+++ Source data

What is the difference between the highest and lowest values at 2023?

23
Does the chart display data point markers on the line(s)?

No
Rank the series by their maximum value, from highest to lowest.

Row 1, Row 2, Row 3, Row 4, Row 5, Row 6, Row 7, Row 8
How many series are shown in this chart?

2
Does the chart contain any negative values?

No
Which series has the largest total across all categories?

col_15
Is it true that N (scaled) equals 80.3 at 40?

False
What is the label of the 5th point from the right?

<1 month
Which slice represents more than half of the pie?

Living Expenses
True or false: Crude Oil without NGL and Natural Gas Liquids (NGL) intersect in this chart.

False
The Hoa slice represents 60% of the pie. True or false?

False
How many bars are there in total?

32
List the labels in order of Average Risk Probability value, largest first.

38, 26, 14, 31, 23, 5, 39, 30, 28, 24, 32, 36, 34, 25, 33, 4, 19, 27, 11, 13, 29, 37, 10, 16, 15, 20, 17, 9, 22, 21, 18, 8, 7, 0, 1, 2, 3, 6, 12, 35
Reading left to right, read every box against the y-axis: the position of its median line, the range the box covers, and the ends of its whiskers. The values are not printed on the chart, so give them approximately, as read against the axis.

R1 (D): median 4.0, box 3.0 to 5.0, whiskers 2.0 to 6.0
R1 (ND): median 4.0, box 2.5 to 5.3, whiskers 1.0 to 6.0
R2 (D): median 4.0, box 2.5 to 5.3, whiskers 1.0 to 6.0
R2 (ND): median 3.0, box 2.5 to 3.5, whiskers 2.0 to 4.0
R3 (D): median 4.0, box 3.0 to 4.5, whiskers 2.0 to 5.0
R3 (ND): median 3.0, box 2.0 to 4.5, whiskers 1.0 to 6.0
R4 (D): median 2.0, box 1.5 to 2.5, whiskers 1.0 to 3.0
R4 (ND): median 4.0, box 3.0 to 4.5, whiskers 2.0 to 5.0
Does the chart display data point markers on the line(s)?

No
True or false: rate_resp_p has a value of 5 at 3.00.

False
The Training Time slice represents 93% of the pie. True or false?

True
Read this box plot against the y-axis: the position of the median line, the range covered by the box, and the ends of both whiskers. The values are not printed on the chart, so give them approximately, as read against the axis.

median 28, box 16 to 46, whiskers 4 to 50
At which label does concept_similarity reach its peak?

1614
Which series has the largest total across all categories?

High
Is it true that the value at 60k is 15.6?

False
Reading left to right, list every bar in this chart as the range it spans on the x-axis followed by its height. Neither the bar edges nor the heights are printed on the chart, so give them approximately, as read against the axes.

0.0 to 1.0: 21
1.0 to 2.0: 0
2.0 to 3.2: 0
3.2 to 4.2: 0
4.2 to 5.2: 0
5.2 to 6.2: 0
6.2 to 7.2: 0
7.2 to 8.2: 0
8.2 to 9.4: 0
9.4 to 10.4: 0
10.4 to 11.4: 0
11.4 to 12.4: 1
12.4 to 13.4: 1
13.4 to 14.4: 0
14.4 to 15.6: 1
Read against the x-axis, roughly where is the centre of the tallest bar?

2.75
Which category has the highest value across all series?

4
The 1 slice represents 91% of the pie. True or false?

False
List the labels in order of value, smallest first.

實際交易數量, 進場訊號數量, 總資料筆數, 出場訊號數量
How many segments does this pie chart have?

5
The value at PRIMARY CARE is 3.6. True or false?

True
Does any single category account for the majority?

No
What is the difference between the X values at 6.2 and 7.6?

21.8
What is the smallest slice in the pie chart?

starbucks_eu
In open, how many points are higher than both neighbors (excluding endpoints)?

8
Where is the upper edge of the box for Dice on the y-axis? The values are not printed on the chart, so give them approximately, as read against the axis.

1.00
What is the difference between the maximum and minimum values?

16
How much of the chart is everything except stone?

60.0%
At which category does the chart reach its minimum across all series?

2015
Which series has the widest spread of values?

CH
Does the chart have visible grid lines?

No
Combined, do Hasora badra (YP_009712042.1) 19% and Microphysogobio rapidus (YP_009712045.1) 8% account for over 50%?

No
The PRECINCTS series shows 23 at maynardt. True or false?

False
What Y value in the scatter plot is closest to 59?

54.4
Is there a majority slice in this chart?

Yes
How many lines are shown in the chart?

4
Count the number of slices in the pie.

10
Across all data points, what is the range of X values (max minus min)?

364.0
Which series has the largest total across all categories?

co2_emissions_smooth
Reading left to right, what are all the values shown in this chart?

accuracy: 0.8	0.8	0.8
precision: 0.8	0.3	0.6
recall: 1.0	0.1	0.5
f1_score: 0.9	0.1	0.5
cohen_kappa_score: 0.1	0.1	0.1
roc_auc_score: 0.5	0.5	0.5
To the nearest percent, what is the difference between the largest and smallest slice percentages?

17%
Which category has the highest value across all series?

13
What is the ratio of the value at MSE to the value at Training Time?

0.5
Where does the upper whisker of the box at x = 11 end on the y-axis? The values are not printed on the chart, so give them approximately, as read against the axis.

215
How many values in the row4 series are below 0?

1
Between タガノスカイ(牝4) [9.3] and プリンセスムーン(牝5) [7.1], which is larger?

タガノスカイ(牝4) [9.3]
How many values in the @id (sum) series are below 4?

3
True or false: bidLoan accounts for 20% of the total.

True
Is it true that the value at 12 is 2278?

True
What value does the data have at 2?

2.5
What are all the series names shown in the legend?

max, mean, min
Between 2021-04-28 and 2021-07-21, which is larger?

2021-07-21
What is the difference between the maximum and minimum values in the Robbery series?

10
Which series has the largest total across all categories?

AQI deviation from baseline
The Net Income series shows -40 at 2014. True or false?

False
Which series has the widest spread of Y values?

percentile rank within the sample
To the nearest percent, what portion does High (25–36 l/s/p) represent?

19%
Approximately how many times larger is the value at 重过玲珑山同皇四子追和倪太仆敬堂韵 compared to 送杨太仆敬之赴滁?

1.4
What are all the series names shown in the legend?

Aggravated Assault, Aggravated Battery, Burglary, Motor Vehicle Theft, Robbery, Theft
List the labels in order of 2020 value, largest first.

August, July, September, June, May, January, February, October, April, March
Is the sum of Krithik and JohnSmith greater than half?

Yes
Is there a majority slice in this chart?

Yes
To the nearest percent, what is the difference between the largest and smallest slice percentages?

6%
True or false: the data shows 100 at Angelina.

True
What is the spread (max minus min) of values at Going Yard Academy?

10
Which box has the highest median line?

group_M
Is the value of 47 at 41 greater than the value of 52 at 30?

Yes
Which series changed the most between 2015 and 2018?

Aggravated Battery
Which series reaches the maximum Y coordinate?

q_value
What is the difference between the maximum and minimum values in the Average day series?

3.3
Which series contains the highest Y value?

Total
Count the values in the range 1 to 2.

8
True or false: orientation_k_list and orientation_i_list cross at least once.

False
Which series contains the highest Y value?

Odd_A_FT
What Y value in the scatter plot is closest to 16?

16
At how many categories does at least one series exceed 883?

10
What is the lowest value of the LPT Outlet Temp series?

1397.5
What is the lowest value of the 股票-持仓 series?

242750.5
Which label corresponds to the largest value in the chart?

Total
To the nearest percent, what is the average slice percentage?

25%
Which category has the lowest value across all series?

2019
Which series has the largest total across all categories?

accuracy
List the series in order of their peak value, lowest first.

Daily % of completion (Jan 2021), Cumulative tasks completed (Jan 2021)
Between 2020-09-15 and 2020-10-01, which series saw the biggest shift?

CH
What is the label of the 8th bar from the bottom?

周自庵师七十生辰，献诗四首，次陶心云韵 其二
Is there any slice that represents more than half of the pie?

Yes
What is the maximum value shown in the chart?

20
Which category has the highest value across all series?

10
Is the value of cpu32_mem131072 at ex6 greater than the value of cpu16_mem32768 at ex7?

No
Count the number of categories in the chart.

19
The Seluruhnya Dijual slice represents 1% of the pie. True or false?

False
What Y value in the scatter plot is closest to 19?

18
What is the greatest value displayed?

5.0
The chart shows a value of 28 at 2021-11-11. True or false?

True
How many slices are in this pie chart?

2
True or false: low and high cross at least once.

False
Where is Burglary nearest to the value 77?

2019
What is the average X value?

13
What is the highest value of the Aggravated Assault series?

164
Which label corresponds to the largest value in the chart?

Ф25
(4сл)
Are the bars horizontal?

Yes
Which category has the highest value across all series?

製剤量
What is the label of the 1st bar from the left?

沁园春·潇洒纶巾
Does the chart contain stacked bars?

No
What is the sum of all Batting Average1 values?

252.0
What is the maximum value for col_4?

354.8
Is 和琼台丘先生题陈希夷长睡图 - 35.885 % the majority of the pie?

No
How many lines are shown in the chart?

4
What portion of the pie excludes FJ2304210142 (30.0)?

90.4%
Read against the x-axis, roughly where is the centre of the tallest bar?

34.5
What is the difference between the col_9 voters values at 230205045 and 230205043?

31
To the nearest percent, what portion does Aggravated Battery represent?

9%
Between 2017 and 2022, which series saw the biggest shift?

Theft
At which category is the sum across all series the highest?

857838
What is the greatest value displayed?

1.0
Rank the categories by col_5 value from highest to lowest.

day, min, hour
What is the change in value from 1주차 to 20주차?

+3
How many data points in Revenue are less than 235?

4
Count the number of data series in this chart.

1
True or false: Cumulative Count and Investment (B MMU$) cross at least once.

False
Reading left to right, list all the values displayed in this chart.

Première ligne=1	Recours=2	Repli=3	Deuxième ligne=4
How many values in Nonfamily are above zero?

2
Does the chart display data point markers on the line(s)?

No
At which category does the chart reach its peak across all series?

++++++

◆ What to work on
Starting at the top of the records and stopping after the line that contains "List the labels in order of Average", write those lines out again with every "chart" changed to "graph" and nothing else altered.

◆ Exercise output
What is the difference between the highest and lowest values at 2023?

23
Does the graph display data point markers on the line(s)?

No
Rank the series by their maximum value, from highest to lowest.

Row 1, Row 2, Row 3, Row 4, Row 5, Row 6, Row 7, Row 8
How many series are shown in this graph?

2
Does the graph contain any negative values?

No
Which series has the largest total across all categories?

col_15
Is it true that N (scaled) equals 80.3 at 40?

False
What is the label of the 5th point from the right?

<1 month
Which slice represents more than half of the pie?

Living Expenses
True or false: Crude Oil without NGL and Natural Gas Liquids (NGL) intersect in this graph.

False
The Hoa slice represents 60% of the pie. True or false?

False
How many bars are there in total?

32
List the labels in order of Average Risk Probability value, largest first.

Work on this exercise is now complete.